RECORDS PROVIDED Block Start

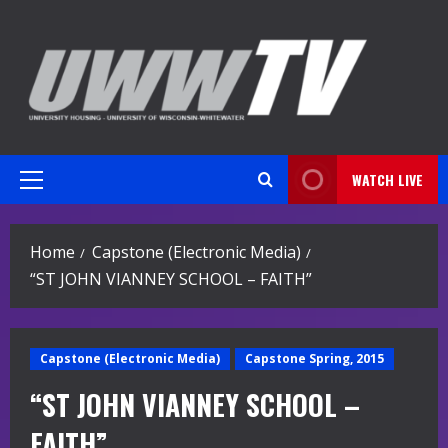
Skip
to
content
WATCH LIVE
Primary
Menu
Home
Capstone (Electronic Media)
“ST JOHN VIANNEY SCHOOL – FAITH”
Capstone (Electronic Media)
Capstone Spring, 2015
“ST JOHN VIANNEY SCHOOL –
FAITH”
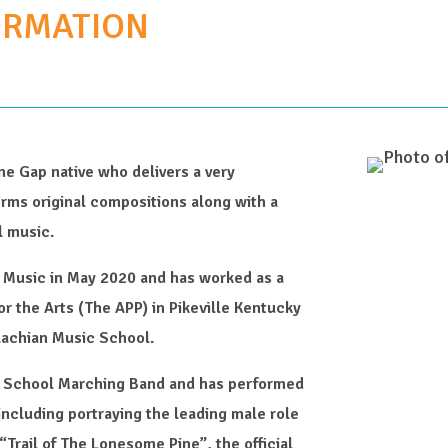
ORMATION
ne Gap native who delivers a very
orms original compositions along with a
l music.
f Music in May 2020 and has worked as a
or the Arts (The APP) in Pikeville Kentucky
lachian Music School.
h School Marching Band and has performed
 including portraying the leading male role
“Trail of The Lonesome Pine”, the official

RECORDS PROVIDED Block End

Reproduce every line of text from all the records above, unchanged and in the same order, leaving the pictures out.

## REPLY TO THE EXERCISE
Skip
to
content
WATCH LIVE
Primary
Menu
Home
Capstone (Electronic Media)
“ST JOHN VIANNEY SCHOOL – FAITH”
Capstone (Electronic Media)
Capstone Spring, 2015
“ST JOHN VIANNEY SCHOOL –
FAITH”
ORMATION
ne Gap native who delivers a very
orms original compositions along with a
l music.
f Music in May 2020 and has worked as a
or the Arts (The APP) in Pikeville Kentucky
lachian Music School.
h School Marching Band and has performed
 including portraying the leading male role
“Trail of The Lonesome Pine”, the official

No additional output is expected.